"And what have you to say for yourself about Doctor Morgan's book, my lady?"

"A good deal more than is profitable to say over a long-distance telephone," I replied, hoping to change the drift of the talk. I felt that I could say my little speech better on paper than I could over the wires.

"Well, that has been troubling me a little, Ann," he said in his unsmiling voice, and I felt that his eyes were looking coldly into the space just beyond his telephone. "I see that you are disposed to argue the matter. I had an idea that you had not sent it back, so I decided to ask you when I got you to the 'phone. Now, the question is, are you going to be guided by what I tell you in this matter, or not?"

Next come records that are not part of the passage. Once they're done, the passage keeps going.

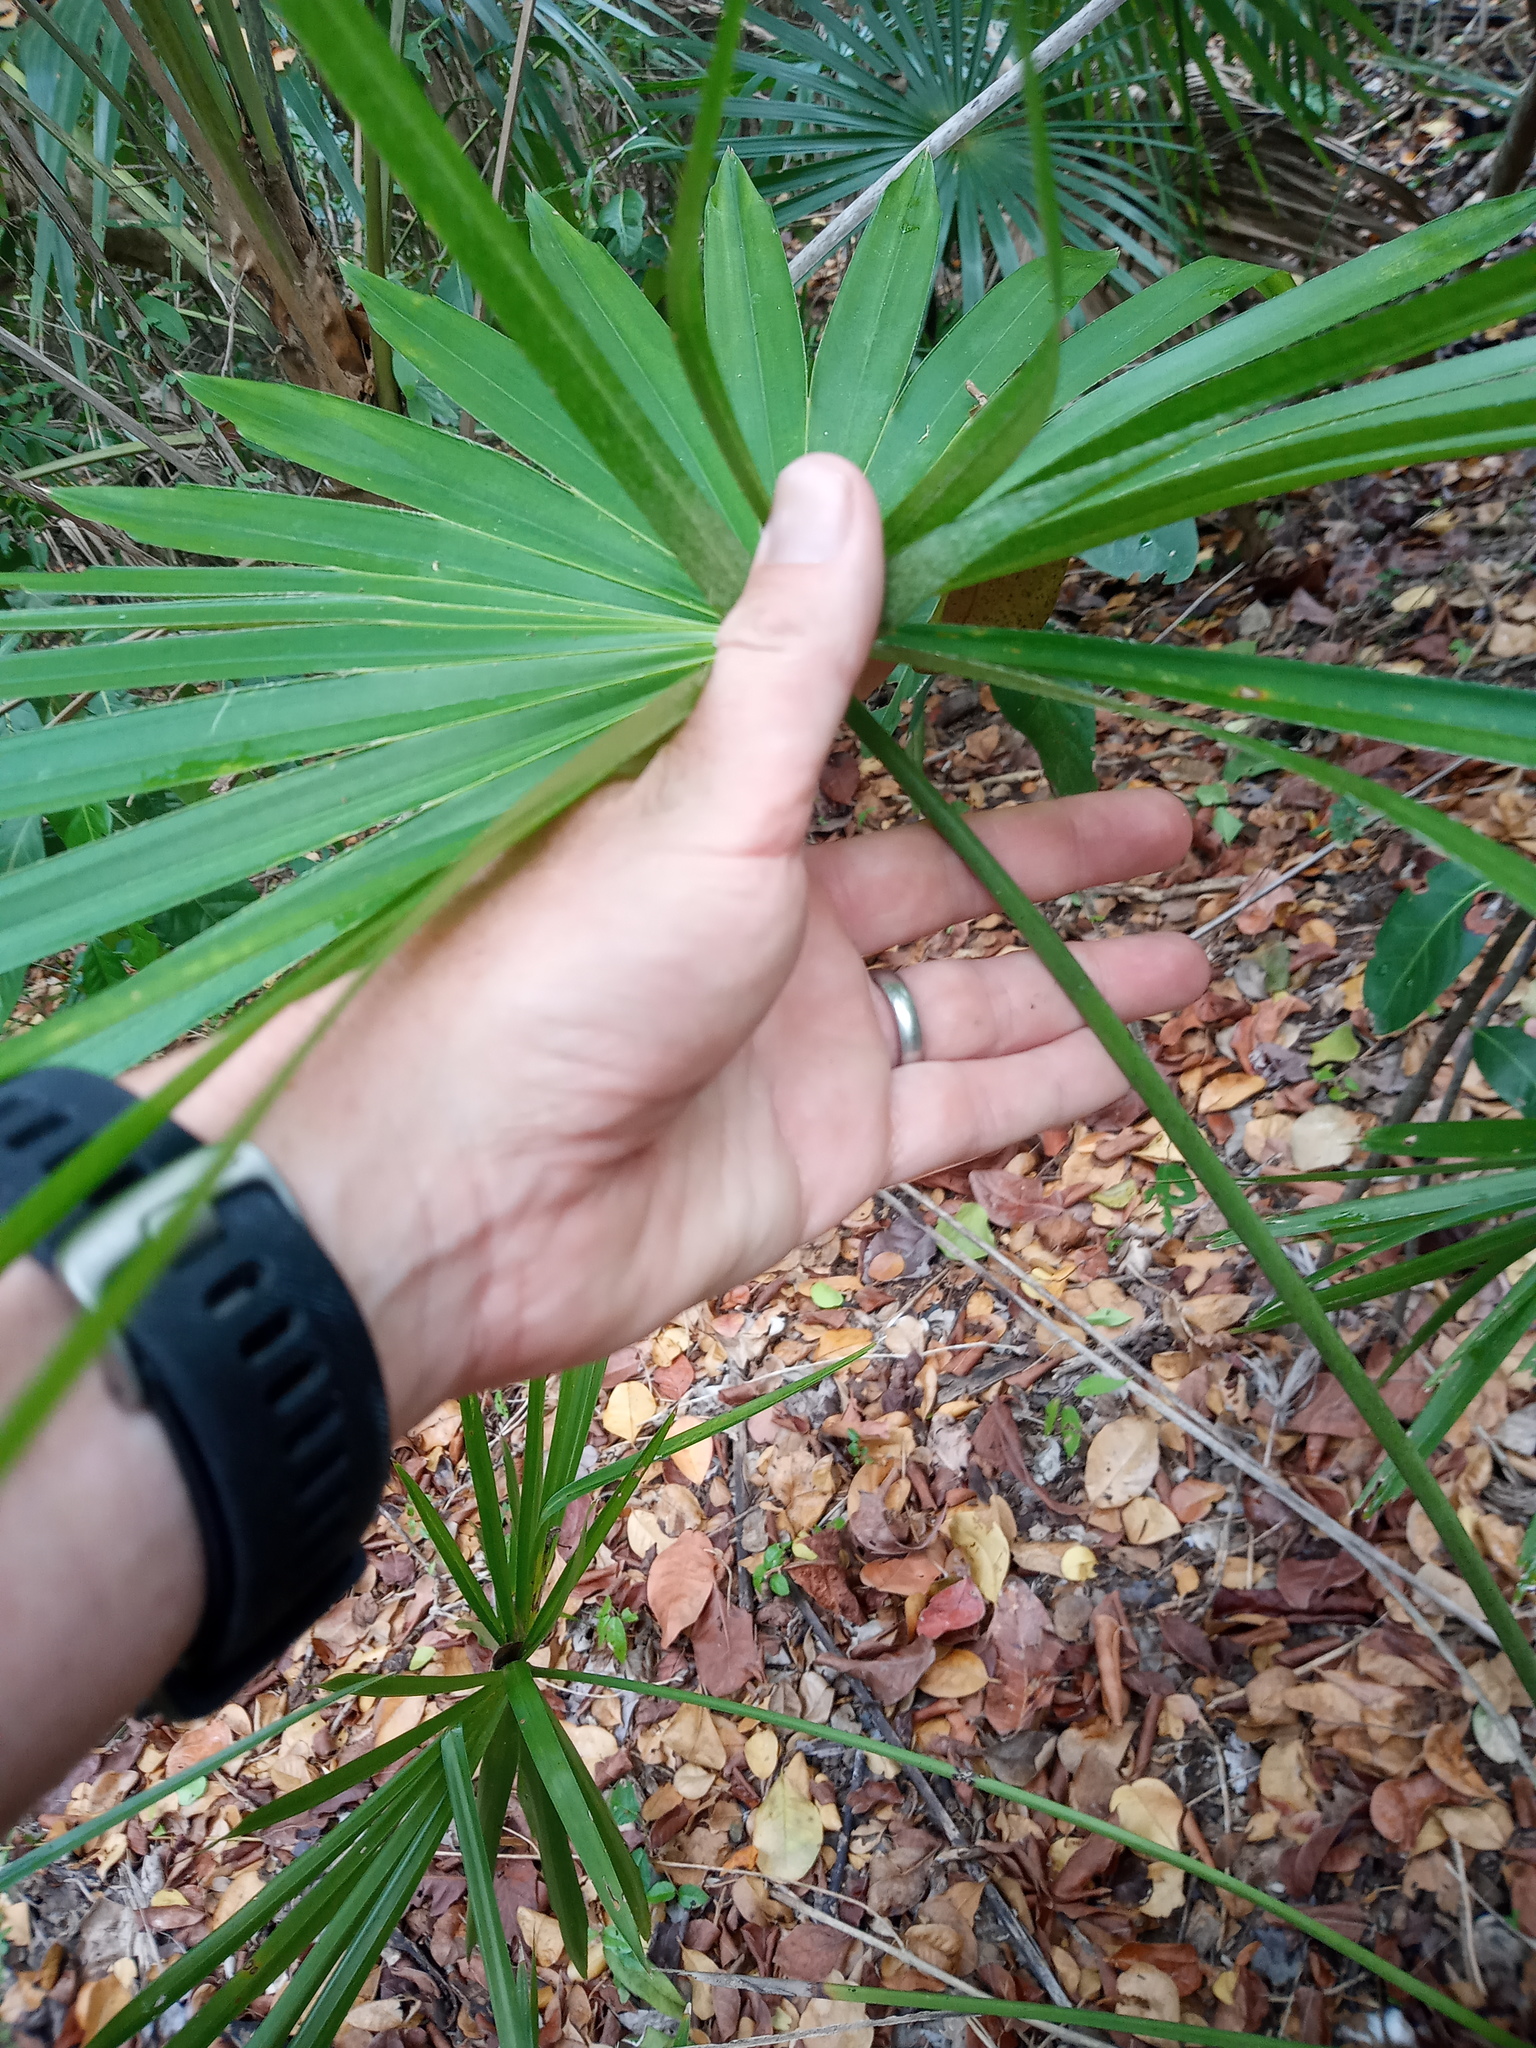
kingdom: Plantae
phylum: Tracheophyta
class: Liliopsida
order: Arecales
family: Arecaceae
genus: Coccothrinax
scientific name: Coccothrinax alta
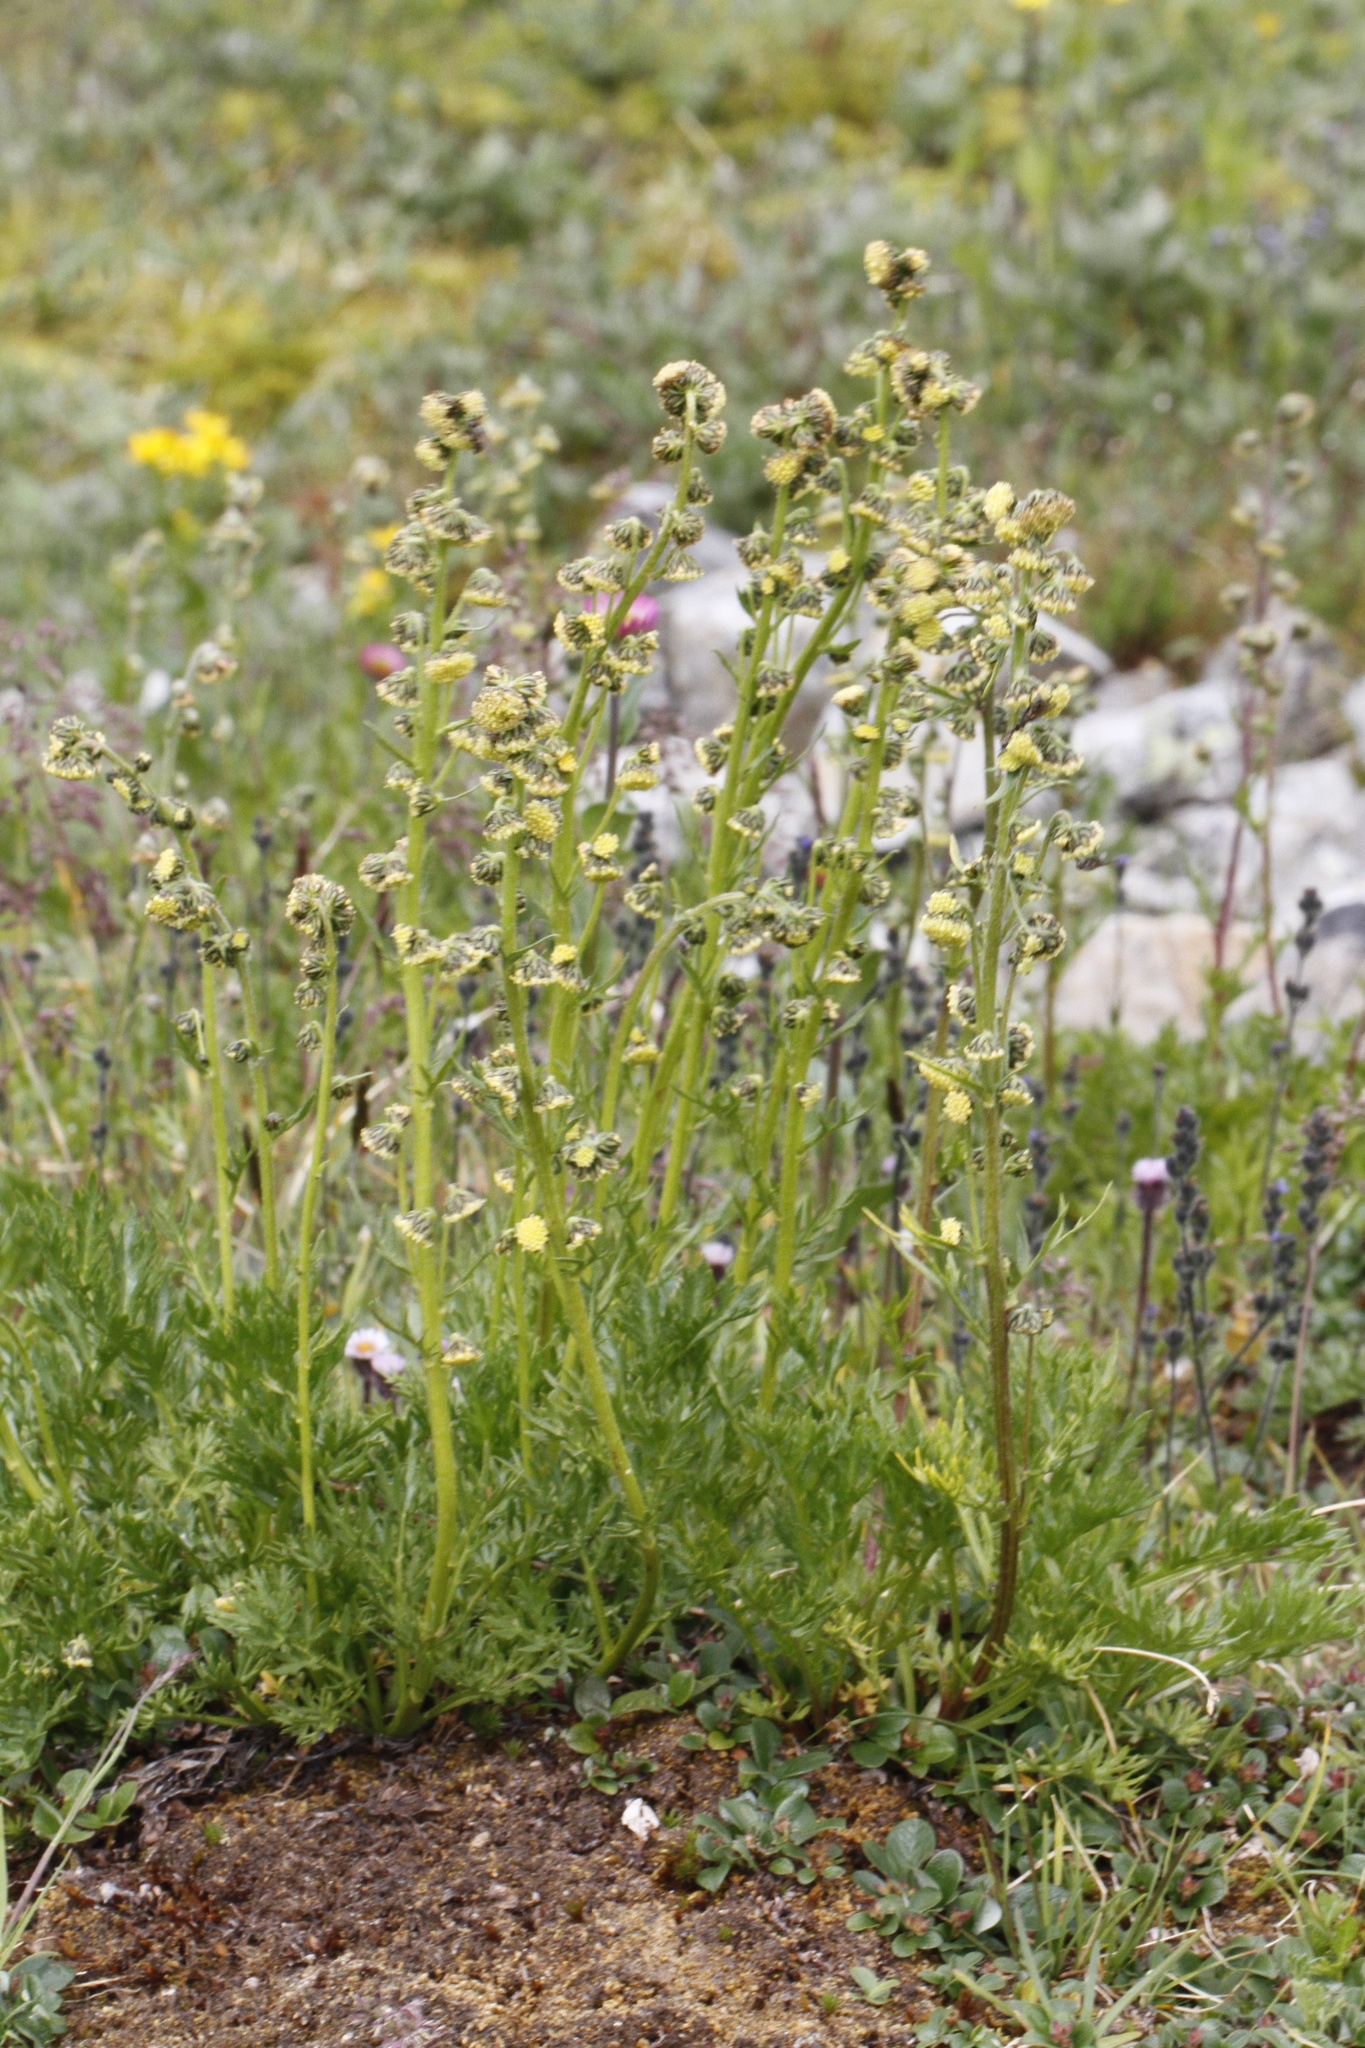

No woman who has not experienced the agony can half appreciate the feeling of sudden terror that came over me at the cold sound of his voice. It seemed to have a threatening tone of finality in it that chilled me to the bone. I had such a feeling of helplessness somehow. You can argue with a man and cajole him and smooth his hair when he is where you can get your hands on him, knowing all the time that you are not going to let him leave the house until he has smiled the smile that won your heart; but, oh, the futility of trying to argue with a masterful lover over a long-distance telephone.

"Are you talking? I can't hear a word."

"I'm not talking, Richard," I answered. "I'm—I'm thinking."

"Well, I called you because I wanted to hear you talk. You haven't answered my question yet." Again that tone of cold meaning. A hundred thoughts a minute were flying through my brain. Should I say no and have a quarrel with him? Should I say yes, and prove myself a coward—or should I lie to him?

If this were a tale of heroism, I should have a few ringing words of challenge to insert right here and then a quick curtain. But this is not a heroic story, it is only simple truth, told with regret and aspirations after a higher courage, yet still a true account of what happened in our back hall this beautiful Sunday morning. I hedged.

"I'll send it back, Richard," I told him, and he at once changed his tone and the subject of his discourse, beginning a recital of how he missed me and how he was going to cut short his trip up there and come on back. I scarcely heard the words, for I was trying to frame for my own conscience my sophisticated excuse. "I shall send it back if he convinces me that there is any just occasion for doing so," I pleaded to myself. But after he had said good-by and I started from the telephone I found mother's eyes fixed upon me in a kind of pitying wonder.

I flushed and looked away. Then I recalled Cousin Eunice's words: "Don't let him make you do anything that will lower your self-respect. Many wives don't know the meaning of that word." Wives? Dear me! I have been his fiancée only a week!